» **What you will do**
Leave out the images and repeat every entry below exactly.

» **Data section**
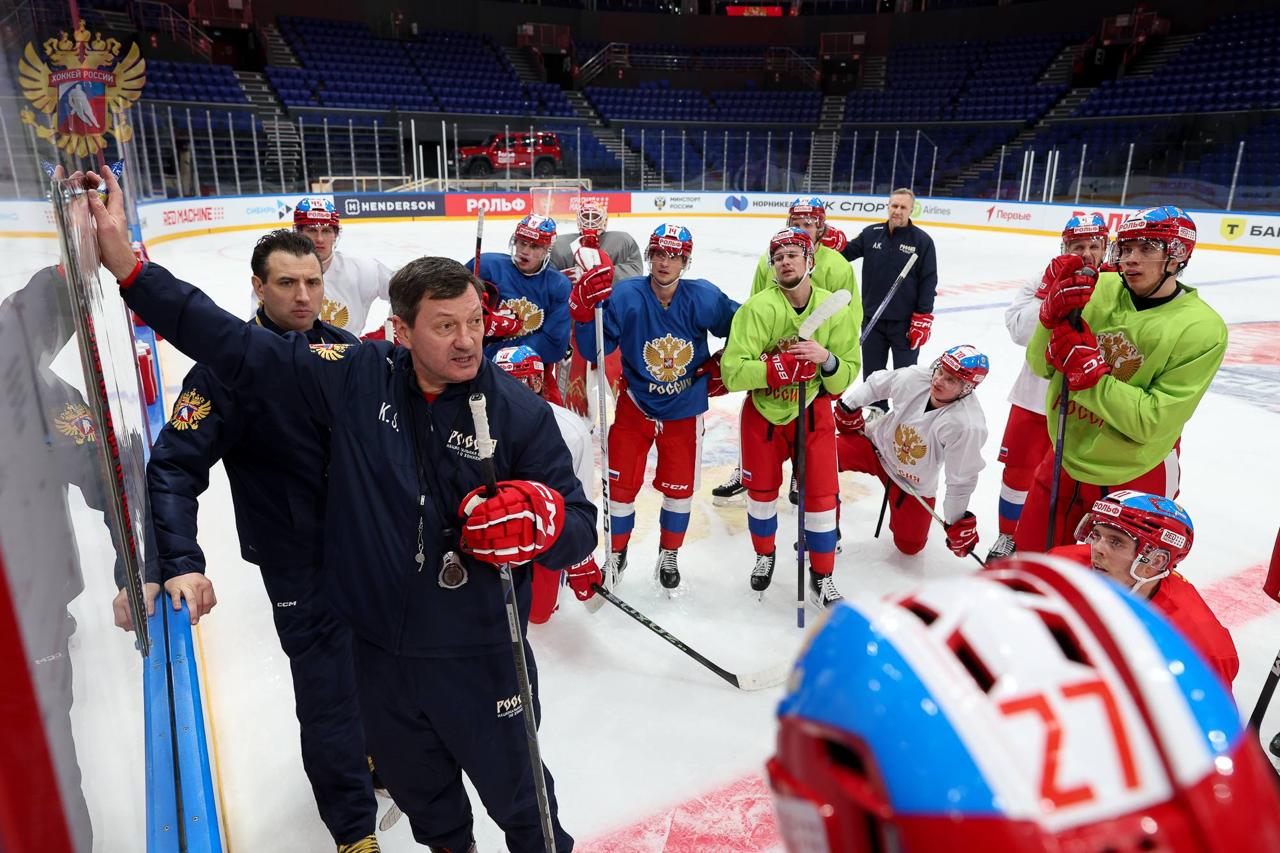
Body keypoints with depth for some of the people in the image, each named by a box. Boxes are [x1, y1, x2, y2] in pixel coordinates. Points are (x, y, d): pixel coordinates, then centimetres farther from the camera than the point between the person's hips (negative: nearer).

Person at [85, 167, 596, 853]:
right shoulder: (356, 378, -8)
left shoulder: (519, 411, -15)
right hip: (380, 650, 4)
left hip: (479, 659, -3)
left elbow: (580, 527, -12)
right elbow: (237, 347, -4)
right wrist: (127, 266, -8)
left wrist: (539, 519, -34)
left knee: (519, 798, 16)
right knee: (417, 789, 28)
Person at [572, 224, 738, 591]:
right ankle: (616, 553, 31)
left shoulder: (704, 297, -15)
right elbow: (593, 351, -18)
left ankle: (668, 556, 37)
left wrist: (719, 365, -3)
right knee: (621, 484, 5)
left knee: (680, 487, 12)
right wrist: (585, 311, -32)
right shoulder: (624, 296, -17)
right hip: (636, 405, -1)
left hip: (684, 411, 1)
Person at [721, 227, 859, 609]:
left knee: (821, 494, -1)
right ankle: (765, 555, 40)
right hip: (763, 411, -1)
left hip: (813, 411, 1)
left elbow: (846, 376, -6)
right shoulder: (757, 308, -19)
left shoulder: (834, 310, -10)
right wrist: (776, 367, -35)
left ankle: (822, 576, 20)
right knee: (762, 490, 13)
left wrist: (826, 359, -27)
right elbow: (732, 370, -25)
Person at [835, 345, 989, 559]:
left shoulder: (967, 425, -33)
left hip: (914, 484, -2)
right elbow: (875, 383, -1)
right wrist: (848, 407, -3)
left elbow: (962, 478, -22)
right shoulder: (912, 377, -23)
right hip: (876, 444, 2)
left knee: (909, 545, 7)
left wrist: (957, 523, -15)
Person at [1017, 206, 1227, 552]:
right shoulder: (1097, 288, -7)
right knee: (1028, 557, 16)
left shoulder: (1203, 330, -16)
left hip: (1135, 479, -3)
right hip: (1066, 457, 3)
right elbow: (1041, 367, -5)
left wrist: (1087, 371, -28)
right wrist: (1053, 314, -22)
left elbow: (1152, 422, -21)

» **Exercise solution**
Body keypoints with depth for some of the people in the image, each named by a box. Boxes are [x1, y1, x2, y2] in pixel coordinates. Points are (x, y, d): pixel coordinates, then centimetres farther from the camera than the point between the person's hips (negative: nearer).

Person at [85, 167, 596, 853]:
right shoulder: (356, 378, -8)
left shoulder: (519, 411, -15)
right hip: (380, 650, 4)
left hip: (479, 659, -3)
left elbow: (580, 527, -12)
right elbow: (237, 347, -4)
right wrist: (127, 266, -8)
left wrist: (539, 519, -34)
left knee: (519, 798, 16)
right knee: (417, 789, 28)
Person at [572, 224, 738, 591]:
right ankle: (616, 553, 31)
left shoulder: (704, 297, -15)
right elbow: (593, 351, -18)
left ankle: (668, 556, 37)
left wrist: (719, 365, -3)
right knee: (621, 484, 5)
left knee: (680, 487, 12)
right wrist: (585, 311, -32)
right shoulder: (624, 296, -17)
right hip: (636, 405, -1)
left hip: (684, 411, 1)
Person at [721, 227, 859, 609]:
left knee: (821, 494, -1)
right ankle: (765, 555, 40)
right hip: (763, 411, -1)
left hip: (813, 411, 1)
left elbow: (846, 376, -6)
right shoulder: (757, 308, -19)
left shoulder: (834, 310, -10)
right wrist: (776, 367, -35)
left ankle: (822, 576, 20)
right knee: (762, 490, 13)
left wrist: (826, 359, -27)
right elbow: (732, 370, -25)
Person at [835, 345, 989, 559]:
left shoulder: (967, 425, -33)
left hip: (914, 484, -2)
right elbow: (875, 383, -1)
right wrist: (848, 407, -3)
left elbow: (962, 478, -22)
right shoulder: (912, 377, -23)
right hip: (876, 444, 2)
left knee: (909, 545, 7)
left wrist: (957, 523, -15)
Person at [1017, 206, 1227, 552]:
right shoulder: (1097, 288, -7)
right knee: (1028, 557, 16)
left shoulder: (1203, 330, -16)
left hip: (1135, 479, -3)
right hip: (1066, 457, 3)
right elbow: (1041, 367, -5)
left wrist: (1087, 371, -28)
right wrist: (1053, 314, -22)
left elbow: (1152, 422, -21)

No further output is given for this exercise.